▶ [Rows from a segmentation dataset]
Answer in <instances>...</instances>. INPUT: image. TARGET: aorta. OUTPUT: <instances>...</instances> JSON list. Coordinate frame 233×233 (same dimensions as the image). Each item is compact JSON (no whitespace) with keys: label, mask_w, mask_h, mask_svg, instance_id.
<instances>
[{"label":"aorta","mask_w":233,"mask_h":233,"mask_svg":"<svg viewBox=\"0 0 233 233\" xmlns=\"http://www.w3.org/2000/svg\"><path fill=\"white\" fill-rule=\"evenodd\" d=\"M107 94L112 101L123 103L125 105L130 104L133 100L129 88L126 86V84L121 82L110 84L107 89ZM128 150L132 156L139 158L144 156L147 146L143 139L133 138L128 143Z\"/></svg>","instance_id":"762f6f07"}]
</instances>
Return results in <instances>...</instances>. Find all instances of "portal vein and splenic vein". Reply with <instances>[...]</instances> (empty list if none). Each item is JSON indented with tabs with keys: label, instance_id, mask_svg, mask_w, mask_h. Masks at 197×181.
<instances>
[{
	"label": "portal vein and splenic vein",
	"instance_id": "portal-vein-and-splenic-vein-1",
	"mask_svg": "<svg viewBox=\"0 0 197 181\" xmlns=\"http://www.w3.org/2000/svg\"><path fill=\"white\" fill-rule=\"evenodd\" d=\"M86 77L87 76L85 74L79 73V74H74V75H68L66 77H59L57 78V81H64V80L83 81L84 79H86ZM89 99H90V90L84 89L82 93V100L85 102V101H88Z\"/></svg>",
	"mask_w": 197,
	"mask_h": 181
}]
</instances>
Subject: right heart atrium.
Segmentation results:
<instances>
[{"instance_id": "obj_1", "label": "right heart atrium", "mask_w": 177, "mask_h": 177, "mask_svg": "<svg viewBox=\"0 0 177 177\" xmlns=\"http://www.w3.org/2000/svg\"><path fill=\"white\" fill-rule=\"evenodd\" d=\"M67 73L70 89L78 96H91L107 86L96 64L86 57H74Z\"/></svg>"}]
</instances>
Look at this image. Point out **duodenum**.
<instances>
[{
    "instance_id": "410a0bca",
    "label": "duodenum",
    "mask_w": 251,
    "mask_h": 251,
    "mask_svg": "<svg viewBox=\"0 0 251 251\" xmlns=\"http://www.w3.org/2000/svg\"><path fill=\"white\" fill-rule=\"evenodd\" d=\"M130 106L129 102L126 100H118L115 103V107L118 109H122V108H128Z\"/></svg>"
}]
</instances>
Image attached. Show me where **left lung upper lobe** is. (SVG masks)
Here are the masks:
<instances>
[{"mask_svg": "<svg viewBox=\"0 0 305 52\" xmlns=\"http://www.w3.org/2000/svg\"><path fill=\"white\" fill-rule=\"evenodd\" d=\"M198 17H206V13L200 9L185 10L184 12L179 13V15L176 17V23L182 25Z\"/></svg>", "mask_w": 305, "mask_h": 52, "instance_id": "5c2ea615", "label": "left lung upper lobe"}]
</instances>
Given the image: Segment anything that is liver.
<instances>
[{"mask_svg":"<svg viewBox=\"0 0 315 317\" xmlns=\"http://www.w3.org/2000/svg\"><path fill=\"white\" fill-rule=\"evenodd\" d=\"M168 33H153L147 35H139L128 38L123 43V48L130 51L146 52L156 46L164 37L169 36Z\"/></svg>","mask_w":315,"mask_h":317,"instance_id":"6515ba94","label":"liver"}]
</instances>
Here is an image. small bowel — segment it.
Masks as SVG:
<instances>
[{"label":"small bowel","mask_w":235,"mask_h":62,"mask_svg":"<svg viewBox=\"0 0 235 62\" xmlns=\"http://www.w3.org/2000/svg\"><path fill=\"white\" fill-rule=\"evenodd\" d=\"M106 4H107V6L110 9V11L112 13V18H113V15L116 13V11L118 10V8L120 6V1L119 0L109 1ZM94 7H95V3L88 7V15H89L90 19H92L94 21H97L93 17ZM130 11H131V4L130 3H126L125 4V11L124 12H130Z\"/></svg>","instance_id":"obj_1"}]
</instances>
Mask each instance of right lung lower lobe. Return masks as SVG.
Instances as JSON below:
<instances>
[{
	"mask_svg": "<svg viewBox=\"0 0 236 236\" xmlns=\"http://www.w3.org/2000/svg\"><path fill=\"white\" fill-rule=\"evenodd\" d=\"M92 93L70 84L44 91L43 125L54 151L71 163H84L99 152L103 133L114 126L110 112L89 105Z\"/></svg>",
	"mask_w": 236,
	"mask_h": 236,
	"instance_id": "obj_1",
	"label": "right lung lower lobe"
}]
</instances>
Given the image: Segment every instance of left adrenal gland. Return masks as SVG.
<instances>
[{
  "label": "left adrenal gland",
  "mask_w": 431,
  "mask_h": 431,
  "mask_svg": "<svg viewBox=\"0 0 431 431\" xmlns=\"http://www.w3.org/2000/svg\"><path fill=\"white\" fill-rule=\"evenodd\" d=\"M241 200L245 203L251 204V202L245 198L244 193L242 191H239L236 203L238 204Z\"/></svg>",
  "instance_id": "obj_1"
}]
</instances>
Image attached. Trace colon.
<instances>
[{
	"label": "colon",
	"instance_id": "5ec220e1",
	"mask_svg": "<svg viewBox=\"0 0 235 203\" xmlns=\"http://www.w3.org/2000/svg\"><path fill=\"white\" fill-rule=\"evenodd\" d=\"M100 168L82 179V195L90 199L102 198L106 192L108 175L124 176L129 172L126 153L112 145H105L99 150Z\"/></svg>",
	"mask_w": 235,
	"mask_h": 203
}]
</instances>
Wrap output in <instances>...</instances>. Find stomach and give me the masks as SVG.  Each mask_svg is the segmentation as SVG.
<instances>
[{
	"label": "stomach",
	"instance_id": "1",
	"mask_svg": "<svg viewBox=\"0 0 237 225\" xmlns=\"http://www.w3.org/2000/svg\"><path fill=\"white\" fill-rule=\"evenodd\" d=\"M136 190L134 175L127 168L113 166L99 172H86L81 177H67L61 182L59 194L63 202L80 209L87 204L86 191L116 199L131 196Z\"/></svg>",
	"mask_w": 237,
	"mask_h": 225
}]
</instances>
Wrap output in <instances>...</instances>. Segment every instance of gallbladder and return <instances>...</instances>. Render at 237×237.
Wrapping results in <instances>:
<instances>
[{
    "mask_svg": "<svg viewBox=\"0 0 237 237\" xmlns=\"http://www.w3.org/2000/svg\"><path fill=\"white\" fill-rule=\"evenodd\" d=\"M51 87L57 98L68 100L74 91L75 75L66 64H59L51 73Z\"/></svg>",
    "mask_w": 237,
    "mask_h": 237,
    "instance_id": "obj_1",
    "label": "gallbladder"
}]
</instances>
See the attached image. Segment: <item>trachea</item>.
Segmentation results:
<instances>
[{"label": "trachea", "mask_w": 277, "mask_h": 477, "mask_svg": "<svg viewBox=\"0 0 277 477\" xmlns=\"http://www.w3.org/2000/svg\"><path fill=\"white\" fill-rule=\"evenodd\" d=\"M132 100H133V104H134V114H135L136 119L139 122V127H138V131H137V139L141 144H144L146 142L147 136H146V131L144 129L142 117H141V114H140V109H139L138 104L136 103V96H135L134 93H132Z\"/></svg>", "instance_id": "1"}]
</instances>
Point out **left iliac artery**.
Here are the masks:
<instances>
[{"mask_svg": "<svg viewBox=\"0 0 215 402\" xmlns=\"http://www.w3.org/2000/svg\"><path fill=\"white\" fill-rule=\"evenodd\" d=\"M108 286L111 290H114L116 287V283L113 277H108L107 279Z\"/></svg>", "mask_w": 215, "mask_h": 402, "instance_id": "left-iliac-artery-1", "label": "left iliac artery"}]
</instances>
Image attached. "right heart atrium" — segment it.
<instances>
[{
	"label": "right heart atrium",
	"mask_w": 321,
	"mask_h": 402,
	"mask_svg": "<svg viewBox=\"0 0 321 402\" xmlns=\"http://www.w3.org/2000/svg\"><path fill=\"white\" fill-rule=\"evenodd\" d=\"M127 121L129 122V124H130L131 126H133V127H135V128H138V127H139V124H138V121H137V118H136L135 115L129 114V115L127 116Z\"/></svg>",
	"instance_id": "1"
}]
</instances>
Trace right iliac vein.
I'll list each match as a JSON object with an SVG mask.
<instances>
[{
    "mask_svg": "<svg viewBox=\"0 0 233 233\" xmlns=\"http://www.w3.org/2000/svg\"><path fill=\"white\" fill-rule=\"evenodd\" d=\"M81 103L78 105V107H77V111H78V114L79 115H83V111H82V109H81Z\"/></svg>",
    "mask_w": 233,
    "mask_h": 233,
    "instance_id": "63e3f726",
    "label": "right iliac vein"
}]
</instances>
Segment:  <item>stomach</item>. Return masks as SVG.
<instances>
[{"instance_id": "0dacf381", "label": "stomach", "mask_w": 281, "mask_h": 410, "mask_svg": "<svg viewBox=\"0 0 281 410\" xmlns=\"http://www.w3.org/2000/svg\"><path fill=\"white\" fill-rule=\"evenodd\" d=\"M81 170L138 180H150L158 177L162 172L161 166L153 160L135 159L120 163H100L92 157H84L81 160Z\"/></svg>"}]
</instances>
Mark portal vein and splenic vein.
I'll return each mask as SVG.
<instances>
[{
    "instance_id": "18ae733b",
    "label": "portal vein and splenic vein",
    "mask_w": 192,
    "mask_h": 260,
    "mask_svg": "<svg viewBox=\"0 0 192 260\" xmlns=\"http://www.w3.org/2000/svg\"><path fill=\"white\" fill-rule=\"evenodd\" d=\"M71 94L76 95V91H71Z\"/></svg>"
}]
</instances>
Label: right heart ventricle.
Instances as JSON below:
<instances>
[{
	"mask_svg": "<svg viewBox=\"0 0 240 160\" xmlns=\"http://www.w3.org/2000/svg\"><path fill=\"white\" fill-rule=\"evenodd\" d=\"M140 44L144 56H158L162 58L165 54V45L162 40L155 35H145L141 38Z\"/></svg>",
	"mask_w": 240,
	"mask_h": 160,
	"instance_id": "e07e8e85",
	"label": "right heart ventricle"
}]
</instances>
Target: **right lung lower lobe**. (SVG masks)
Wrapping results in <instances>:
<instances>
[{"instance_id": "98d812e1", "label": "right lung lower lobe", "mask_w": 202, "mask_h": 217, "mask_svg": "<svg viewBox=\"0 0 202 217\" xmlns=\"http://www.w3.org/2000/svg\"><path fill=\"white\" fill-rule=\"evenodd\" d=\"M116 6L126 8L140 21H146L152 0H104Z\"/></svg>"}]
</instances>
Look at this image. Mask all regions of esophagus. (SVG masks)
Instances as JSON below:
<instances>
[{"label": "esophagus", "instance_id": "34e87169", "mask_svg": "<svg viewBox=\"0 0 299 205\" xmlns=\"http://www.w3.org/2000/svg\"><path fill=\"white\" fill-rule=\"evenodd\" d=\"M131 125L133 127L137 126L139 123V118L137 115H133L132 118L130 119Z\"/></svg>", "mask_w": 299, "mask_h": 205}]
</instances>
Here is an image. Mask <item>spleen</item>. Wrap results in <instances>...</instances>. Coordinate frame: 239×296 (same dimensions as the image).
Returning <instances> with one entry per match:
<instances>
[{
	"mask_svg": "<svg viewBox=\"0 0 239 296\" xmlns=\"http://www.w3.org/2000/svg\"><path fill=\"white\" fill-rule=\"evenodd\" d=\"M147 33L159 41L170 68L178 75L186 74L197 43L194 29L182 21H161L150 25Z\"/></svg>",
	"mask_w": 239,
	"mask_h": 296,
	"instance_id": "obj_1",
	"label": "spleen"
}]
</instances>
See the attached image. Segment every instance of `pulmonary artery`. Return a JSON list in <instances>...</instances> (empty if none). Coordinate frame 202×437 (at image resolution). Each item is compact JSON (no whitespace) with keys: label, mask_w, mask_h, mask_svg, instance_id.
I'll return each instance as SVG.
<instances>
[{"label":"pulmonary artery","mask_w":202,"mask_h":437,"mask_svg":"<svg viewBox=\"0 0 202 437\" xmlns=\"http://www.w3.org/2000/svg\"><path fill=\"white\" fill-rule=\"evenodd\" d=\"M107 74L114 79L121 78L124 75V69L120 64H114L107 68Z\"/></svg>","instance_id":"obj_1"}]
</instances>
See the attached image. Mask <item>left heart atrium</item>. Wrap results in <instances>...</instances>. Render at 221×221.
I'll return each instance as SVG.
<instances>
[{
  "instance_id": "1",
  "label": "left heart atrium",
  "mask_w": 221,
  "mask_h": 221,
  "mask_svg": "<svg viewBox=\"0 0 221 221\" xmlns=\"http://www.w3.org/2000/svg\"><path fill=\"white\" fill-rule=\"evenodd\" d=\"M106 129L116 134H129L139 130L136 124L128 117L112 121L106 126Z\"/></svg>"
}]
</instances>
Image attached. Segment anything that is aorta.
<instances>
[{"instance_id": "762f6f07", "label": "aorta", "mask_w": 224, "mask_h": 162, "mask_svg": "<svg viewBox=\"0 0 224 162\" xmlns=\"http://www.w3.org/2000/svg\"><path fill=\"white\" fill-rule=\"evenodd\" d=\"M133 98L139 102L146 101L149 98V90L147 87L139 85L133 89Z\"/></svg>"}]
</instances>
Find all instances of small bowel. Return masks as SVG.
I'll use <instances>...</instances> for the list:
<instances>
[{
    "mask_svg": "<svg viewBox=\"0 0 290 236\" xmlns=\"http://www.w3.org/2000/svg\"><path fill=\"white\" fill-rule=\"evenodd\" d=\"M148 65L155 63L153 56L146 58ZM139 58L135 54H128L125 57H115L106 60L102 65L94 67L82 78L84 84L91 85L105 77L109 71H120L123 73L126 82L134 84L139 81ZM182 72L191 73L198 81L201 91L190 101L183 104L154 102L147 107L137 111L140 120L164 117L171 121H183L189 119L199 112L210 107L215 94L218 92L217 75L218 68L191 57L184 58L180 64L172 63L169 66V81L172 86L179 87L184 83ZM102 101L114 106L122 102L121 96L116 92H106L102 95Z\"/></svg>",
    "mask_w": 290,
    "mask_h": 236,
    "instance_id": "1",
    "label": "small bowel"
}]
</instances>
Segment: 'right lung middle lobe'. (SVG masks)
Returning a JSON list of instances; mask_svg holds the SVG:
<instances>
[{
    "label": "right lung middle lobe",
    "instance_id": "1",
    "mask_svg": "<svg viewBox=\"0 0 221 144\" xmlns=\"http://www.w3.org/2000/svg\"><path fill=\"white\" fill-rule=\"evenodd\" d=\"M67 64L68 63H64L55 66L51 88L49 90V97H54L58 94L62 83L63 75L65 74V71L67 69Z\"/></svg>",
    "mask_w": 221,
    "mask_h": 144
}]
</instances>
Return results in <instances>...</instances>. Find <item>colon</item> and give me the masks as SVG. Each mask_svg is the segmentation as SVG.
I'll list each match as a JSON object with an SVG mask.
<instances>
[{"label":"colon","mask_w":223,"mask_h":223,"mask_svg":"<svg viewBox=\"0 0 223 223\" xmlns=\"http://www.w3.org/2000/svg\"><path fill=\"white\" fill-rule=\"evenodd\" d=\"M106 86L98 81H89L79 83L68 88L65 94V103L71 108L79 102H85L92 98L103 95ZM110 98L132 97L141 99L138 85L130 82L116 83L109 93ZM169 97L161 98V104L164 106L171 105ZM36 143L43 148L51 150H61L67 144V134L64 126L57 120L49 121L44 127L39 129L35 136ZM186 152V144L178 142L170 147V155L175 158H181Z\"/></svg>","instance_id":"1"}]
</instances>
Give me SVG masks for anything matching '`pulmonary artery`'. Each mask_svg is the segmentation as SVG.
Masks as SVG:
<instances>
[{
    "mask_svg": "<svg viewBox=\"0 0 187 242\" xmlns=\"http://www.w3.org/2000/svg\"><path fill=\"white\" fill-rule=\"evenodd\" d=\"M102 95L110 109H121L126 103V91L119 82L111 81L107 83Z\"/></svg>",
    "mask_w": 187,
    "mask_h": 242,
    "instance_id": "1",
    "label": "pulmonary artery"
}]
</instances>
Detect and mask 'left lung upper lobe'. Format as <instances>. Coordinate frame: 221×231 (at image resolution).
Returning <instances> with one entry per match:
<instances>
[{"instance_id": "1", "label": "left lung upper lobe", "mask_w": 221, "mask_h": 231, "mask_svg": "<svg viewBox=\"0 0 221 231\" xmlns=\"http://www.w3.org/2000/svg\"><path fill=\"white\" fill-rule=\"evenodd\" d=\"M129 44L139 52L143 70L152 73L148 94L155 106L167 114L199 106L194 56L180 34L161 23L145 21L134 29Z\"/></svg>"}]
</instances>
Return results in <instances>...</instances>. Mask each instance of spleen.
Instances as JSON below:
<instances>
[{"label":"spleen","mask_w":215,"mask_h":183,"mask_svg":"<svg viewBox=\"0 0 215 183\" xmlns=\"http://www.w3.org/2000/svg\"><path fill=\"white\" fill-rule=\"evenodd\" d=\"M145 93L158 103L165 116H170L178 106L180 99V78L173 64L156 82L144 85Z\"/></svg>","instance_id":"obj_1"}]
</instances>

▶ [Problem requirements] How many lines in the records above contain the string "that"? Case counts. Reply with the number only.

▶ [The completed task] 2